In a May 11 letter to DEQ water quality administrator David Mabe, Potlatch asked for the exemption or for permission to use a mixing zone to meet the standard. A mixing zone means the company would not have to meet the temperature standard when its water leaves the pipe but could instead use a zone in which the effluent mixes with river water to cool.
However, the Idaho agency only certifies the permit and cannot issue one itself, Bellatty said. That means it cannot grant a mixing zone.
"Our certification is required, but it's not our permit," he said. "We have never had that authority or responsibility. I'm sure there are certain groups of folks that would like us to have that."
Potlatch is one of them. Jerry Myers, environmental manager at the mill, said two pulp and paper mills on the Columbia River in Washington have recently received draft waste water discharge permits without limits for temperature.
"As you might expect their discharges looks a lot like ours in terms of quantity and temperature and interestingly enough neither one has a temperature discharge limit specified," he said.
But Washington does have the authority to grant such a permit. Since Idaho doesn't Potlatch claims industry in the state is at a competitive disadvantage.
If the company can't have a mixing zone, it wants to be exemption from Idaho temperature standards. Under a law passed by the legislature last year, the department's director, Steve Allred could grant the exemption. It would first have to prepare a document proving the action would not negatively impact the river's existing uses and the department would also have to hold a public comment period on the exemption.
Bellatty said the agency has never received an exemption request before and is in the process of analyzing two volumes of technical support data submitted by Potlatch with the request.
"We are going to take a close look and see whether or not this request they have submitted to us has any merit," he said.
But even if the exemption is granted, EPA and the federal fisheries service will have the finale say.
"It's a change to the standard and changes to water quality standards have to be submitted to EPA, approved by EPA and consulted on," said EPA permit writer Carla Fisher at Seattle.
The permit may be putting the cart before the horse, according to Bellatty. The EPA and other federal agencies are currently looking at temperature standards in Oregon, Washington and Idaho and are also working on Total Maximum Daily Load standards for the Columbia River system.
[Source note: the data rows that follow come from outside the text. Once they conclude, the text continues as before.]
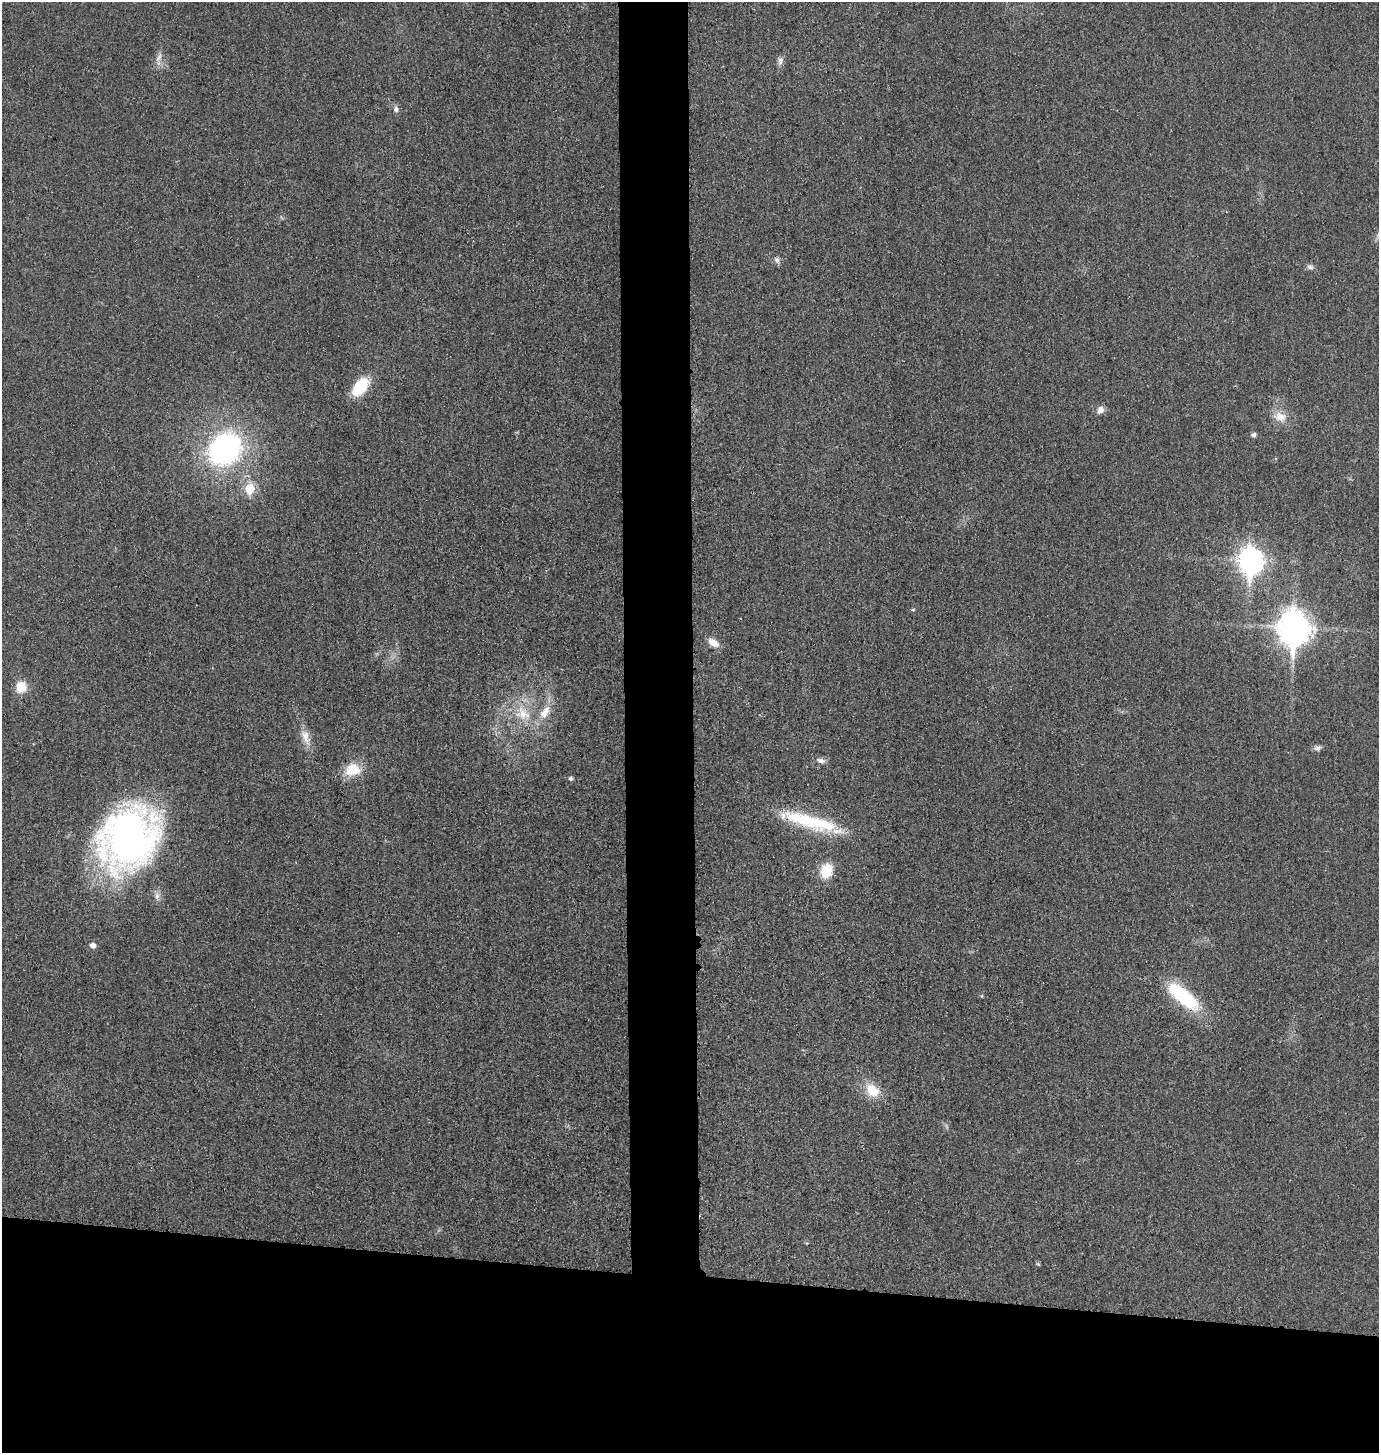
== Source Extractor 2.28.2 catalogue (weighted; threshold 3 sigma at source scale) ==
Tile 8 of 3 x 3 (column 2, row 3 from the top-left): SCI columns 1534-2910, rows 20-1470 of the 4402 x 4385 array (HDU 1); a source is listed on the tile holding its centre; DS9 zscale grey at full resolution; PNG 1381 x 1455 px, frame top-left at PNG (2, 2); no overlay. Shown black and unused: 17% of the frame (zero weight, under 3 of 4 exposures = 2% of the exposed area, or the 3 px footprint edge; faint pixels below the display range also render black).
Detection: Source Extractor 2.28.2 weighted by HDU 2 'WHT'; one run over the whole footprint, this tile lists its part. Background 0.0332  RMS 0.006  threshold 0.0269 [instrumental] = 3 sigma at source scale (4.5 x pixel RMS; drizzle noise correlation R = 1.50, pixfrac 1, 0.05/0.05 arcsec/px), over >= 5 px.
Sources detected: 34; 3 inside a brighter listed object's ellipse — not listed separately; the other 31 listed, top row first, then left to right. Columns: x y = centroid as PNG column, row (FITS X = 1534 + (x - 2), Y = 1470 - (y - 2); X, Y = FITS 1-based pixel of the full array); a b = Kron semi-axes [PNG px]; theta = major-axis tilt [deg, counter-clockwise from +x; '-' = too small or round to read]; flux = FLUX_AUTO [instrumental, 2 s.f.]
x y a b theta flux
159 58 15 6 67 3.7
780 60 11 7 79 2.6
396 109 9 7 -82 2.4
1378 235 8 5 84 1.7
777 260 9 7 -63 2.1
1310 267 10 6 -9 2
360 387 21 12 53 23
1100 410 10 8 55 3.5
1280 417 19 13 -13 8.4
1254 435 5 5 - 2
225 449 36 29 42 130
250 488 7 7 - 21
1251 561 11 9 -89 490
913 610 5 4 - 0.74
1294 628 12 10 -88 1000
713 643 16 9 -33 5.4
21 687 12 11 - 11
523 714 26 19 -35 21
306 737 24 10 -70 7.6
1317 748 10 7 6 2.1
821 761 13 7 -15 2.9
353 769 19 15 7 15
570 778 5 5 - 1.5
804 819 72 17 -14 41
128 838 68 54 57 270
826 871 13 11 68 18
93 945 6 6 - 3.1
982 996 5 3 - 0.61
1183 996 42 14 -40 45
872 1090 19 14 -40 14
1038 1264 6 4 -43 0.84
Overlapping masked pixels (flux is a lower limit): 1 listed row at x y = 1183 996
Isophote crosses this tile's border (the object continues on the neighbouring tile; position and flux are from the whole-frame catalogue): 1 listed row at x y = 1378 235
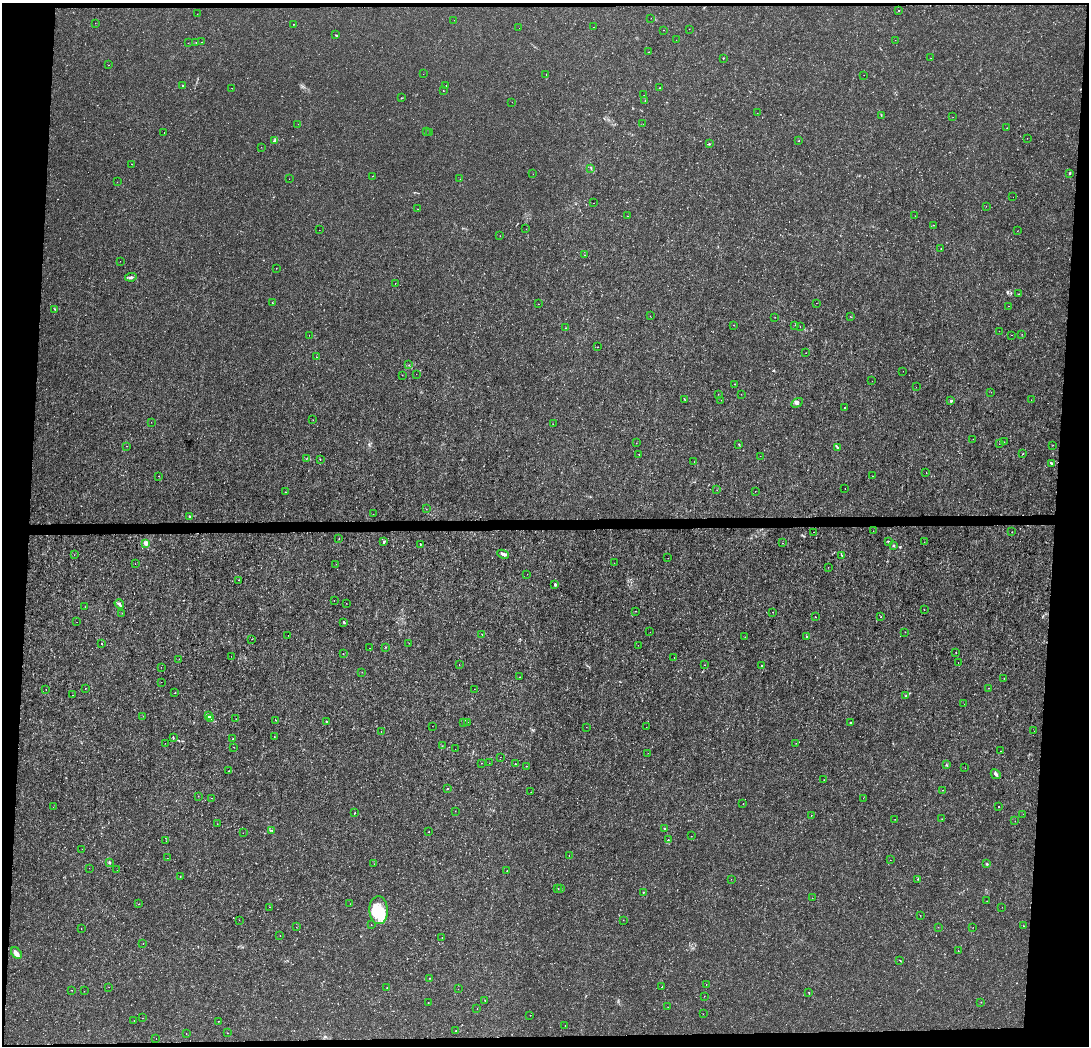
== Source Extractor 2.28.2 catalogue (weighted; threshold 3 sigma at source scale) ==
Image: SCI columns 12-4358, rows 217-4391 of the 4358 x 4605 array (HDU 1 of 3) = the unmasked area's bounding box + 8 px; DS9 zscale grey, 4 x 4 block average (1 PNG px = mean of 4 x 4 image px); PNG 1091 x 1048 px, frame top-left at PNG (2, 3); each listed source drawn as its Kron ellipse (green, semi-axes under 4 px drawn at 4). Shown black and unused: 8% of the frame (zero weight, under 3 of 4 exposures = <1% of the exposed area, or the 3 px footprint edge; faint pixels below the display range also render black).
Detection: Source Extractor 2.28.2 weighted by HDU 2 'WHT'. Background -1.94e-04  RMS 8.4e-04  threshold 0.00377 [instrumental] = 3 sigma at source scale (4.5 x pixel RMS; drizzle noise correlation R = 1.50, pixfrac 1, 0.0396/0.0396 arcsec/px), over >= 5 px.
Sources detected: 342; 4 too faint to see at this stretch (4 x 4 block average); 1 inside a brighter object's white glare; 4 cosmic-ray / hot-pixel residue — neither listed nor drawn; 3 coinciding with a brighter row at this scale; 6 inside a brighter listed object's ellipse — not listed separately; the other 324 listed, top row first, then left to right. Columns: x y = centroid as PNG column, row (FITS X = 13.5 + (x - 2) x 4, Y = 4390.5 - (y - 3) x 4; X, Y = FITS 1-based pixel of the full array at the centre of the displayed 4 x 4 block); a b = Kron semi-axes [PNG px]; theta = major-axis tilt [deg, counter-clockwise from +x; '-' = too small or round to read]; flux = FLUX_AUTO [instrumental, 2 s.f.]
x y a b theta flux
899 10 2 2 - 0.39
197 14 2 2 - 0.2
651 18 2 2 - 0.067
454 20 2 2 - 0.077
95 23 2 2 - 0.21
293 24 2 2 - 0.12
593 27 2 2 - 0.12
519 28 2 2 - 0.16
689 29 2 2 - 0.11
663 30 2 2 - 0.19
336 35 2 2 - 0.17
676 40 2 2 - 0.09
895 40 2 2 - 0.2
196 42 2 2 - 0.14
201 42 2 2 - 0.095
188 43 2 2 - 0.18
649 52 2 2 - 0.15
723 58 2 2 - 0.26
931 58 2 2 - 0.09
109 65 2 2 - 0.075
423 74 2 2 - 0.11
546 75 2 2 - 0.2
864 75 2 2 - 0.14
182 85 2 2 - 0.21
446 85 2 2 - 0.39
232 88 2 2 - 0.1
660 88 2 2 - 0.16
443 91 2 2 - 0.11
644 95 2 2 - 0.092
401 98 2 2 - 0.19
645 100 2 2 - 0.2
512 102 2 2 - 0.078
757 113 2 2 - 0.1
881 115 2 2 - 0.23
953 117 2 2 - 0.088
298 124 2 2 - 0.083
643 124 2 2 - 0.12
1007 128 2 2 - 0.15
164 132 2 2 - 0.1
426 132 2 2 - 0.056
429 132 2 2 - 0.14
1027 138 2 2 - 0.068
274 141 4 2 - 0.55
799 141 2 2 - 0.16
709 144 2 2 - 0.41
261 147 2 2 - 0.071
131 164 2 2 - 0.12
591 168 2 2 - 0.21
1070 173 3 2 - 0.42
533 174 2 2 - 0.12
373 176 2 2 - 0.17
289 179 2 2 - 0.076
460 179 2 2 - 0.076
117 182 2 2 - 0.079
1013 197 2 2 - 0.064
594 203 2 2 - 0.12
986 206 2 2 - 0.065
418 209 2 2 - 0.14
628 216 2 2 - 0.18
915 216 2 2 - 0.084
933 225 2 2 - 0.18
526 229 2 2 - 0.085
319 230 2 2 - 0.074
1017 231 2 2 - 0.1
500 236 2 2 - 0.099
941 248 2 2 - 0.14
584 255 2 2 - 0.15
120 261 2 2 - 0.12
276 268 2 2 - 0.22
131 277 6 2 11 1
395 283 2 2 - 0.15
1018 294 2 2 - 0.22
272 303 2 2 - 0.13
816 303 2 2 - 0.089
538 304 2 2 - 0.17
1008 306 2 2 - 0.16
55 309 3 2 - 0.23
650 316 2 2 - 0.1
850 316 2 2 - 0.13
775 317 2 2 - 0.11
734 325 2 2 - 0.18
795 325 2 2 - 0.082
800 327 2 2 - 0.17
566 328 2 2 - 0.15
999 331 2 2 - 0.059
1022 334 2 2 - 0.081
309 335 2 2 - 0.074
1012 335 2 2 - 0.22
598 347 2 2 - 0.16
806 353 2 2 - 0.096
317 357 2 2 - 0.1
409 365 2 2 - 0.15
903 371 2 2 - 0.24
416 374 2 2 - 0.1
402 375 2 2 - 0.096
872 381 2 2 - 0.08
735 384 2 2 - 0.15
916 387 2 2 - 0.077
991 392 2 2 - 0.12
718 394 2 2 - 0.12
741 394 2 2 - 0.081
684 399 3 2 - 0.25
721 400 2 2 - 0.067
1031 400 2 2 - 0.078
951 401 3 2 - 0.59
797 403 6 3 30 1
845 407 2 2 - 0.48
313 420 2 2 - 0.1
151 422 2 2 - 0.073
553 424 2 2 - 0.092
973 439 2 2 - 0.13
1004 442 2 2 - 0.1
636 443 2 2 - 0.085
739 444 3 2 - 0.28
999 444 2 2 - 0.2
1053 445 2 2 - 0.12
126 446 2 2 - 0.11
837 448 3 2 - 0.74
639 454 2 2 - 0.25
1023 454 2 2 - 0.18
760 456 2 2 - 0.13
306 459 2 2 - 0.19
320 459 2 2 - 0.22
694 462 2 2 - 0.091
1051 463 2 2 - 0.99
926 472 2 2 - 0.086
159 476 2 2 - 0.22
872 476 2 2 - 0.11
845 489 2 2 - 0.096
717 490 2 2 - 0.096
755 491 2 2 - 0.1
285 492 2 2 - 0.16
426 509 2 2 - 0.18
373 514 2 2 - 0.071
189 516 2 2 - 0.52
873 531 2 2 - 0.078
814 532 2 2 - 0.35
1012 532 2 2 - 0.16
339 539 2 2 - 0.12
384 542 4 2 - 0.71
888 542 3 2 - 0.4
924 542 2 2 - 0.11
146 543 2 2 - 9.4
782 543 2 2 - 0.17
420 544 2 2 - 1.6
893 546 2 2 - 0.87
503 554 6 3 -27 1.6
74 555 2 2 - 0.12
841 555 3 2 - 0.34
668 558 2 2 - 0.1
614 563 2 2 - 0.12
135 564 2 2 - 0.09
336 564 2 2 - 0.084
828 567 2 2 - 0.066
527 574 2 2 - 0.096
239 580 2 2 - 0.16
555 584 3 2 - 0.68
334 601 2 2 - 0.11
119 604 5 2 - 1.1
346 604 2 2 - 0.1
85 607 2 2 - 0.12
924 610 2 2 - 0.17
635 611 2 2 - 0.23
773 612 2 2 - 0.45
122 613 2 2 - 0.096
815 617 2 2 - 1.1
881 617 2 2 - 0.25
77 622 2 2 - 0.14
344 622 4 2 - 0.5
650 632 2 2 - 0.076
905 632 2 2 - 0.11
482 634 2 2 - 0.3
288 635 2 2 - 0.16
745 637 2 2 - 0.094
807 637 2 2 - 0.42
252 639 2 2 - 0.19
409 643 2 2 - 0.098
102 644 2 2 - 0.17
638 645 2 2 - 0.13
386 647 2 2 - 0.18
370 648 2 2 - 0.11
956 653 2 2 - 0.16
343 654 2 2 - 0.2
231 656 2 2 - 0.072
674 658 2 2 - 0.086
179 659 2 2 - 0.096
958 662 2 2 - 0.21
459 665 2 2 - 0.22
705 665 2 2 - 0.1
761 666 3 2 - 0.27
161 667 2 2 - 0.11
362 672 2 2 - 0.097
520 677 2 2 - 0.22
1004 678 2 2 - 0.089
161 682 2 2 - 0.11
85 688 2 2 - 0.16
989 688 2 2 - 0.081
46 689 2 2 - 0.16
474 689 2 2 - 0.07
175 693 2 2 - 0.39
73 695 2 2 - 0.53
906 696 3 2 - 0.32
964 704 2 2 - 0.073
143 716 2 2 - 0.1
208 716 3 2 - 0.57
210 718 3 2 - 0.68
236 719 2 2 - 0.11
276 720 2 2 - 0.24
326 722 3 2 - 0.24
468 722 2 2 - 0.14
850 722 2 2 - 0.33
464 723 2 2 - 0.17
432 726 2 2 - 0.1
586 727 2 2 - 0.2
646 727 2 2 - 0.09
1034 731 2 2 - 0.1
381 732 2 2 - 0.14
173 737 3 2 - 0.43
274 737 2 2 - 0.21
233 739 2 2 - 0.15
165 743 2 2 - 0.17
796 743 2 2 - 0.12
442 746 2 2 - 0.1
233 747 2 2 - 0.096
455 749 2 2 - 0.061
1000 751 2 2 - 0.064
648 753 2 2 - 0.1
500 757 2 2 - 0.081
481 763 2 2 - 0.12
489 763 2 2 - 0.08
515 764 2 2 - 0.27
946 765 2 2 - 0.3
527 766 2 2 - 0.2
965 768 2 2 - 0.095
229 771 2 2 - 0.19
996 774 5 3 - 1.1
824 780 2 2 - 0.11
447 788 2 2 - 0.3
943 790 2 2 - 0.14
531 792 2 2 - 0.16
198 796 2 2 - 0.1
211 798 2 2 - 0.11
863 798 2 2 - 0.14
743 804 2 2 - 0.2
53 807 2 2 - 0.13
999 807 2 2 - 0.2
455 811 2 2 - 0.26
355 813 2 2 - 0.28
1023 814 2 2 - 0.074
811 815 2 2 - 0.1
895 819 2 2 - 0.1
942 819 2 2 - 0.2
1015 821 2 2 - 0.078
217 824 2 2 - 0.097
665 829 3 2 - 0.41
272 830 2 2 - 0.21
429 831 2 2 - 0.13
243 833 2 2 - 0.088
691 836 2 2 - 0.11
668 839 2 2 - 0.15
166 841 2 2 - 0.1
82 849 2 2 - 0.17
569 855 2 2 - 0.13
167 858 2 2 - 0.1
890 860 2 2 - 0.072
109 862 2 2 - 1.1
374 864 2 2 - 0.16
986 864 2 2 - 0.32
89 868 2 2 - 0.13
117 870 2 2 - 0.15
507 870 2 2 - 0.15
180 877 2 2 - 0.17
731 879 2 2 - 0.18
918 879 2 2 - 0.3
558 888 2 2 - 0.17
560 888 2 2 - 0.22
643 892 2 2 - 0.21
812 898 2 2 - 0.12
987 901 2 2 - 0.08
139 904 2 2 - 0.2
350 904 2 2 - 0.066
270 907 2 2 - 0.11
1002 907 2 2 - 0.095
379 910 14 9 -88 17
920 915 2 2 - 0.13
239 920 2 2 - 0.067
623 920 2 2 - 0.11
371 925 2 2 - 0.12
1023 926 2 2 - 0.39
296 927 2 2 - 0.17
938 927 2 2 - 0.12
81 928 2 2 - 0.14
973 928 2 2 - 0.11
280 935 2 2 - 0.18
442 938 2 2 - 0.09
143 944 2 2 - 0.11
958 950 2 2 - 0.13
16 953 6 4 -50 2.3
900 960 3 2 - 0.28
429 978 2 2 - 0.28
706 984 2 2 - 0.11
109 987 2 2 - 0.1
662 987 2 2 - 0.21
387 988 2 2 - 0.17
458 989 2 2 - 0.082
72 990 2 2 - 0.098
84 991 2 2 - 0.11
809 993 2 2 - 0.2
704 996 2 2 - 0.092
485 1001 2 2 - 0.81
428 1002 2 2 - 0.2
981 1002 2 2 - 0.14
668 1007 2 2 - 0.084
477 1008 2 2 - 0.16
703 1014 2 2 - 0.19
530 1015 2 2 - 0.11
143 1018 2 2 - 0.2
134 1021 2 2 - 0.1
218 1021 2 2 - 0.21
565 1025 2 2 - 0.16
456 1031 2 2 - 0.28
228 1033 2 2 - 0.13
186 1034 2 2 - 0.1
156 1039 2 2 - 0.14
Diffuse or blended objects may show on this block-average render without a row.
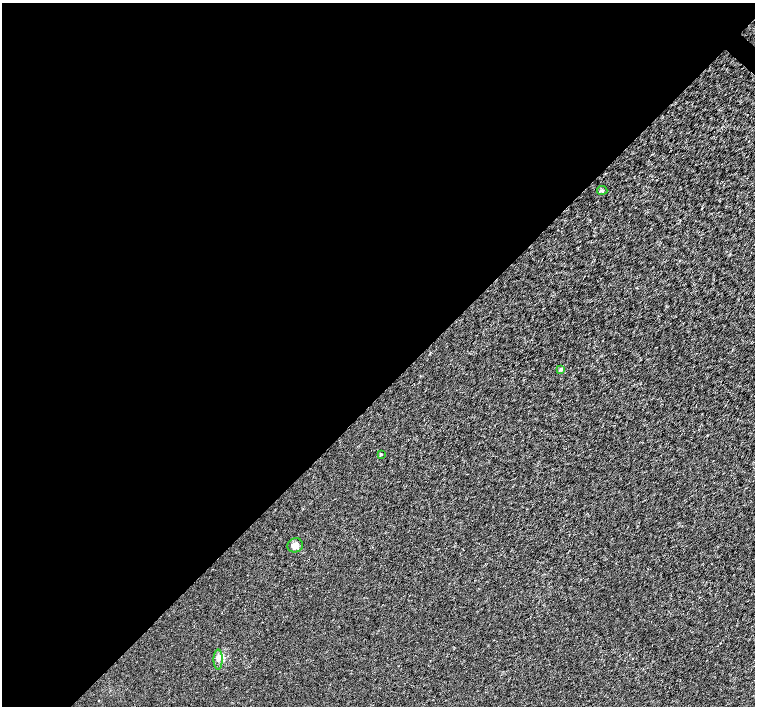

The standards determine how many contaminants can enter a body of water without cumulatively violating standards of the Clean Water Act.
"The TMDL to me is the missing link in this whole process and would certainly help us to better understand, at least in holistic terms, what is going to be required here," he said. "Normally we
wouldn't want to have to make a decision like this without having this information."
The TMDL process won't conclude before the end of the year and will likely wrap up after the EPA permit is final.